--- START ---
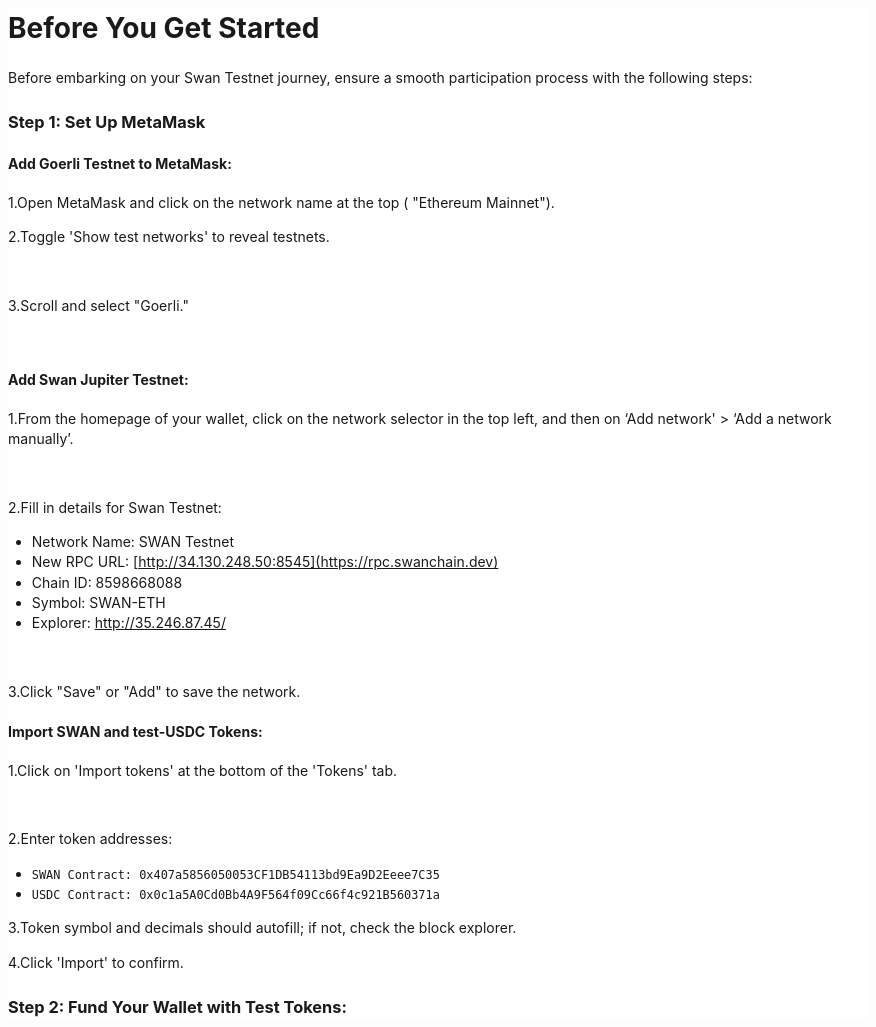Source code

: # Before You Get Started

Before embarking on your Swan Testnet journey, ensure a smooth participation process with the following steps:

### Step 1: Set Up MetaMask&#x20;

#### Add Goerli Testnet to MetaMask:

1.Open MetaMask and click on the network name at the top ( "Ethereum Mainnet").

2.Toggle 'Show test networks' to reveal testnets.

<figure><img src="https://lh7-us.googleusercontent.com/dxhAlZxU3lb2TmW6ThytbaysnWrr5prbyJKgDJ01CWNAmyVHLsIUCacM2LciCclYkSW7XwZC3wKphKbQZkYuwkOhg2ZsAMluGNx_rYkQnuZoRCkbprScXC8SZAVQeHuXNV3Cqqs9aaOctL5gZPzI_JY" alt="" width="375"><figcaption></figcaption></figure>

3.Scroll and select "Goerli."

<figure><img src="https://lh7-us.googleusercontent.com/WGv0hke6txaStO71iLLO3YUZA7ol1HD-hIuh__aZnHtCQQuWUZUTLgK9hHxks1TEaG3L8xy9QqKjq7kY9cxHfWLcpgCxy5sjWu7LFssv_nW1YLlP6iGDcf_m28oir0_-gmQbtXGXNf2o15FZTyP8CGU" alt="" width="375"><figcaption></figcaption></figure>

#### Add Swan Jupiter Testnet:

1.From the homepage of your wallet, click on the network selector in the top left, and then on ‘Add network' > ‘Add a network manually’.

<figure><img src="https://lh7-us.googleusercontent.com/mGtEXnyObVDEmcy1RmNT75tsxC4DyBPoFKdN921yE2Aqz9pSzEljDNW3S3Noa9et6hnMtQYezvV25zot08HDqrIUbIPnBXYB7RieGknj57U1Tf-UonyiEj_l_-m3IuDoC-HnJf2lhZXQszKV1AMA13o" alt="" width="375"><figcaption></figcaption></figure>

2.Fill in details for Swan Testnet:

* Network Name: SWAN Testnet
* New RPC URL: [http://34.130.248.50:8545](https://rpc.swanchain.dev)
* Chain ID: 8598668088
* Symbol: SWAN-ETH
* Explorer: http://35.246.87.45/

<figure><img src="https://lh7-us.googleusercontent.com/wUeavSCs2T61ITcfYoSregtAZbPfSeuJfZiB-VmpYYe3cOpeBWG-V4YbvJE1FZtYGCsY2WKZRaANBwAqz1jsWvqYNl1N_DKfGG6Eou1zQr7-_kISUHWoP5XSqaAQIyCRgceKcs8G1b_um1RYnCGRDNo" alt="" width="375"><figcaption></figcaption></figure>

3.Click "Save" or "Add" to save the network.

#### Import SWAN and test-USDC Tokens:

1.Click on 'Import tokens' at the bottom of the 'Tokens' tab.

<figure><img src="https://lh7-us.googleusercontent.com/ETK17Apa2pAOfPKvN-zr1Yy_aAFfKCJrmQKA5LGFdUCl0eL5O77IGgRHU3237HYKHCKOyHTSuwLL1Jny6yqQ5IfWoIT6i0jNExf4s-a9ZBcTlvoBUXAWbhrmC96Nalopl8vIZLEps7I9bsxgdUjQGA0" alt="" width="375"><figcaption></figcaption></figure>

2.Enter token addresses:

* `SWAN Contract: 0x407a5856050053CF1DB54113bd9Ea9D2Eeee7C35`
* `USDC Contract: 0x0c1a5A0Cd0Bb4A9F564f09Cc66f4c921B560371a`

3.Token symbol and decimals should autofill; if not, check the block explorer.

4.Click 'Import' to confirm.

### Step 2: Fund Your Wallet with Test Tokens:
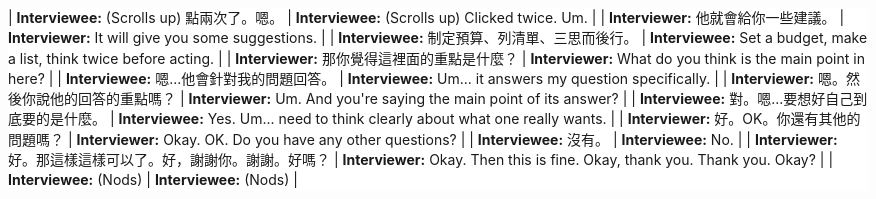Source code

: | **Interviewee:** (Scrolls up) 點兩次了。嗯。                                                                                                                                                                                         | **Interviewee:** (Scrolls up) Clicked twice. Um.                                                                                                                                                                                               |
| **Interviewer:** 他就會給你一些建議。                                                                                                                                                                                              | **Interviewer:** It will give you some suggestions.                                                                                                                                                                                            |
| **Interviewee:** 制定預算、列清單、三思而後行。                                                                                                                                                                                    | **Interviewee:** Set a budget, make a list, think twice before acting.                                                                                                                                                                         |
| **Interviewer:** 那你覺得這裡面的重點是什麼？                                                                                                                                                                                      | **Interviewer:** What do you think is the main point in here?                                                                                                                                                                                  |
| **Interviewee:** 嗯...他會針對我的問題回答。                                                                                                                                                                                         | **Interviewee:** Um... it answers my question specifically.                                                                                                                                                                                    |
| **Interviewer:** 嗯。然後你說他的回答的重點嗎？                                                                                                                                                                                    | **Interviewer:** Um. And you're saying the main point of its answer?                                                                                                                                                                           |
| **Interviewee:** 對。嗯...要想好自己到底要的是什麼。                                                                                                                                                                                 | **Interviewee:** Yes. Um... need to think clearly about what one really wants.                                                                                                                                                                 |
| **Interviewer:** 好。OK。你還有其他的問題嗎？                                                                                                                                                                                      | **Interviewer:** Okay. OK. Do you have any other questions?                                                                                                                                                                                    |
| **Interviewee:** 沒有。                                                                                                                                                                                                        | **Interviewee:** No.                                                                                                                                                                                                                           |
| **Interviewer:** 好。那這樣這樣可以了。好，謝謝你。謝謝。好嗎？                                                                                                                                                                          | **Interviewer:** Okay. Then this is fine. Okay, thank you. Thank you. Okay?                                                                                                                                                                    |
| **Interviewee:** (Nods)                                                                                                                                                                                                        | **Interviewee:** (Nods)                                                                                                                                                                                                                        |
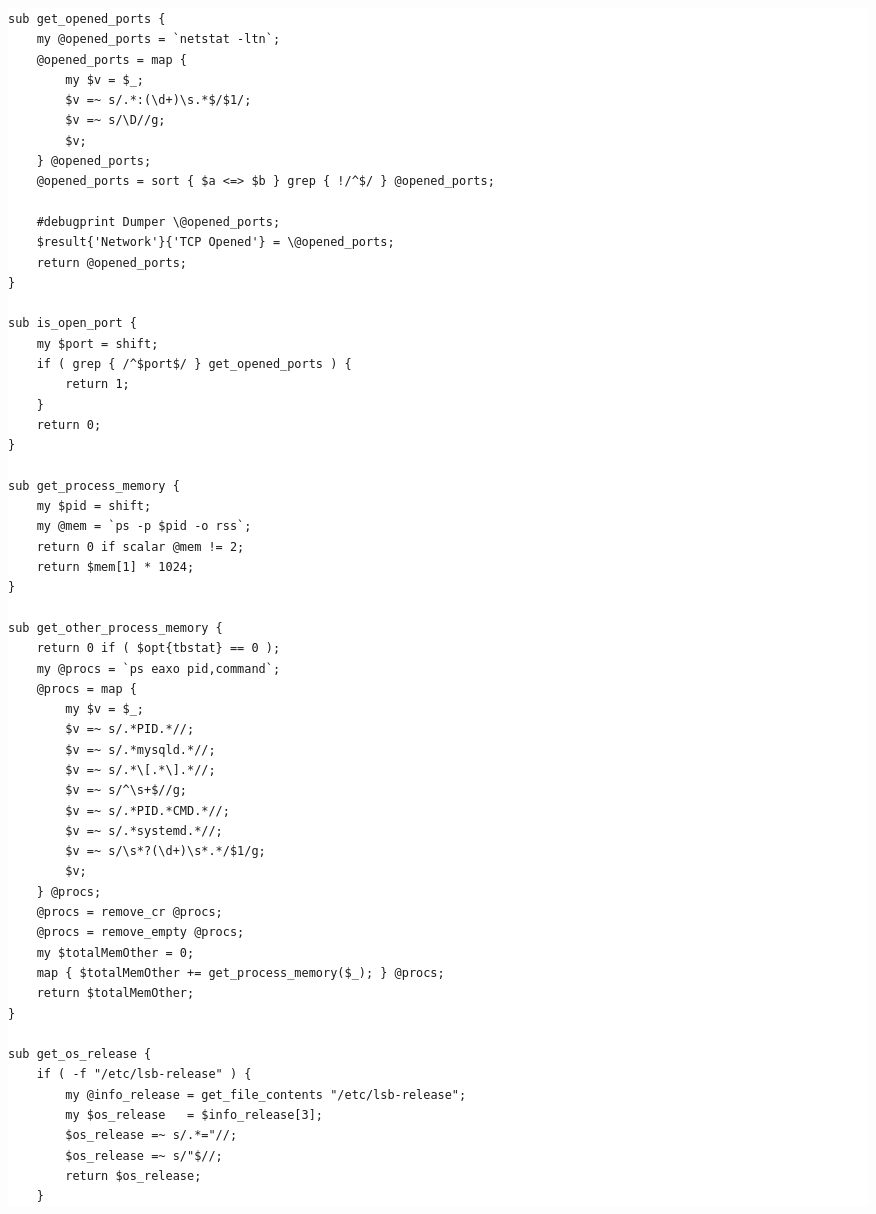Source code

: 	sub get_opened_ports {
		my @opened_ports = `netstat -ltn`;
		@opened_ports = map {
			my $v = $_;
			$v =~ s/.*:(\d+)\s.*$/$1/;
			$v =~ s/\D//g;
			$v;
		} @opened_ports;
		@opened_ports = sort { $a <=> $b } grep { !/^$/ } @opened_ports;

		#debugprint Dumper \@opened_ports;
		$result{'Network'}{'TCP Opened'} = \@opened_ports;
		return @opened_ports;
	}

	sub is_open_port {
		my $port = shift;
		if ( grep { /^$port$/ } get_opened_ports ) {
			return 1;
		}
		return 0;
	}

	sub get_process_memory {
		my $pid = shift;
		my @mem = `ps -p $pid -o rss`;
		return 0 if scalar @mem != 2;
		return $mem[1] * 1024;
	}

	sub get_other_process_memory {
		return 0 if ( $opt{tbstat} == 0 );
		my @procs = `ps eaxo pid,command`;
		@procs = map {
			my $v = $_;
			$v =~ s/.*PID.*//;
			$v =~ s/.*mysqld.*//;
			$v =~ s/.*\[.*\].*//;
			$v =~ s/^\s+$//g;
			$v =~ s/.*PID.*CMD.*//;
			$v =~ s/.*systemd.*//;
			$v =~ s/\s*?(\d+)\s*.*/$1/g;
			$v;
		} @procs;
		@procs = remove_cr @procs;
		@procs = remove_empty @procs;
		my $totalMemOther = 0;
		map { $totalMemOther += get_process_memory($_); } @procs;
		return $totalMemOther;
	}

	sub get_os_release {
		if ( -f "/etc/lsb-release" ) {
			my @info_release = get_file_contents "/etc/lsb-release";
			my $os_release   = $info_release[3];
			$os_release =~ s/.*="//;
			$os_release =~ s/"$//;
			return $os_release;
		}
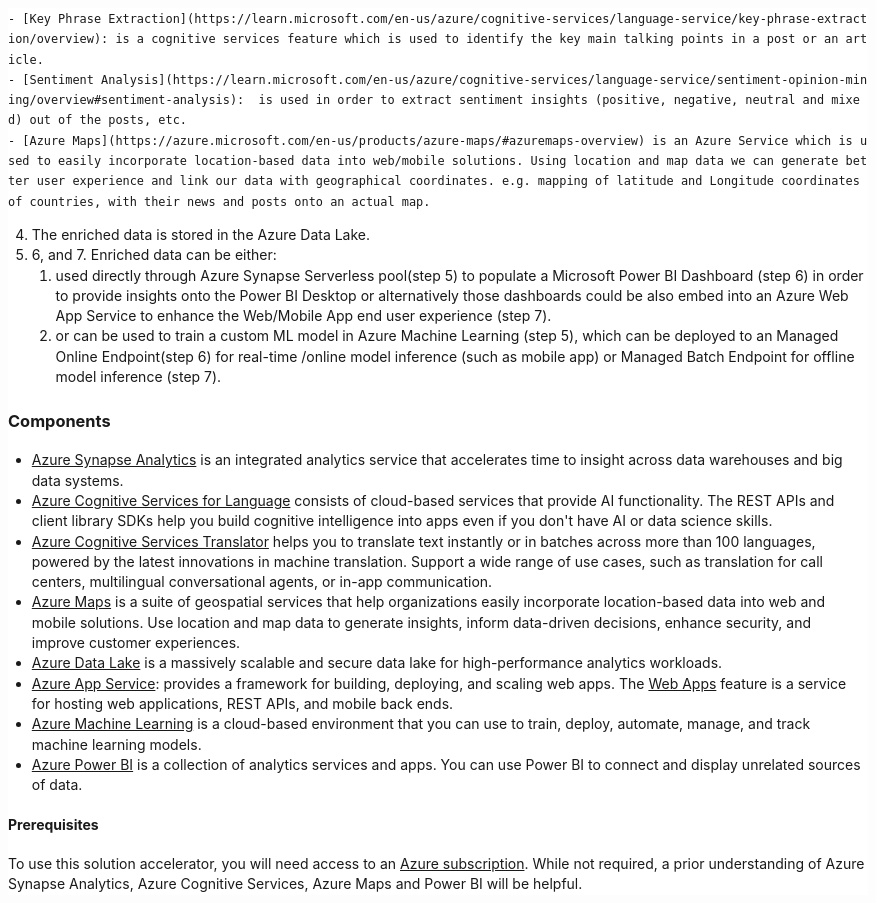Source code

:     - [Key Phrase Extraction](https://learn.microsoft.com/en-us/azure/cognitive-services/language-service/key-phrase-extraction/overview): is a cognitive services feature which is used to identify the key main talking points in a post or an article. 
    - [Sentiment Analysis](https://learn.microsoft.com/en-us/azure/cognitive-services/language-service/sentiment-opinion-mining/overview#sentiment-analysis):  is used in order to extract sentiment insights (positive, negative, neutral and mixed) out of the posts, etc.
    - [Azure Maps](https://azure.microsoft.com/en-us/products/azure-maps/#azuremaps-overview) is an Azure Service which is used to easily incorporate location-based data into web/mobile solutions. Using location and map data we can generate better user experience and link our data with geographical coordinates. e.g. mapping of latitude and Longitude coordinates of countries, with their news and posts onto an actual map.
4. The enriched data is stored in the Azure Data Lake.
5. 6, and 7. Enriched data can be either:
    1. used directly through Azure Synapse Serverless pool(step 5) to populate a Microsoft Power BI Dashboard (step 6) in order to provide insights onto the Power BI Desktop or alternatively those dashboards could be also embed into an Azure Web App Service to enhance the Web/Mobile App end user experience (step 7).
    2. or can be used to train a custom ML model in Azure Machine Learning (step 5), which can be deployed to an Managed Online Endpoint(step 6) for real-time /online model inference (such as mobile app) or Managed Batch Endpoint for offline model inference (step 7).

### Components

  - [Azure Synapse Analytics](https://azure.microsoft.com/en-us/products/synapse-analytics/) is an integrated analytics service that accelerates time to insight across data warehouses and big data systems.
  - [Azure Cognitive Services for Language](https://azure.microsoft.com/en-us/products/cognitive-services/language-service/) consists of cloud-based services that provide AI functionality. The REST APIs and client library SDKs help you build cognitive intelligence into apps even if you don't have AI or data science skills.
  - [Azure Cognitive Services Translator](https://azure.microsoft.com/en-us/products/cognitive-services/translator/) helps you to translate text instantly or in batches across more than 100 languages, powered by the latest innovations in machine translation. Support a wide range of use cases, such as translation for call centers, multilingual conversational agents, or in-app communication.
  - [Azure Maps](https://azure.microsoft.com/en-us/products/azure-maps/#azuremaps-overview) is a suite of geospatial services that help organizations easily incorporate location-based data into web and mobile solutions. Use location and map data to generate insights, inform data-driven decisions, enhance security, and improve customer experiences.
  - [Azure Data Lake](https://azure.microsoft.com/services/storage/data-lake-storage) is a massively scalable and secure data lake for high-performance analytics workloads.
  - [Azure App Service](https://azure.microsoft.com/services/app-service): provides a framework for building, deploying, and scaling web apps. The [Web Apps](https://azure.microsoft.com/services/app-service/web) feature is a service for hosting web applications, REST APIs, and mobile back ends.
  - [Azure Machine Learning](https://azure.microsoft.com/en-us/products/machine-learning/) is a cloud-based environment that you can use to train, deploy, automate, manage, and track machine learning models.
  - [Azure Power BI](https://powerbi.microsoft.com/) is a collection of analytics services and apps. You can use Power BI to connect and display unrelated sources of data.

#### Prerequisites

To use this solution accelerator, you will need access to an [Azure subscription](https://azure.microsoft.com/en-us/free/). While not required, a prior understanding of Azure Synapse Analytics, Azure Cognitive Services, Azure Maps and Power BI  will be helpful.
--- END ---
[ASSIGNMENT]
Your reply should consist solely of the lines above, from the opening line through the line with "#### Add Goerli", reproduced exactly and without pictures.

[RESULT]
Source code

: # Before You Get Started

Before embarking on your Swan Testnet journey, ensure a smooth participation process with the following steps:

### Step 1: Set Up MetaMask&#x20;

#### Add Goerli Testnet to MetaMask:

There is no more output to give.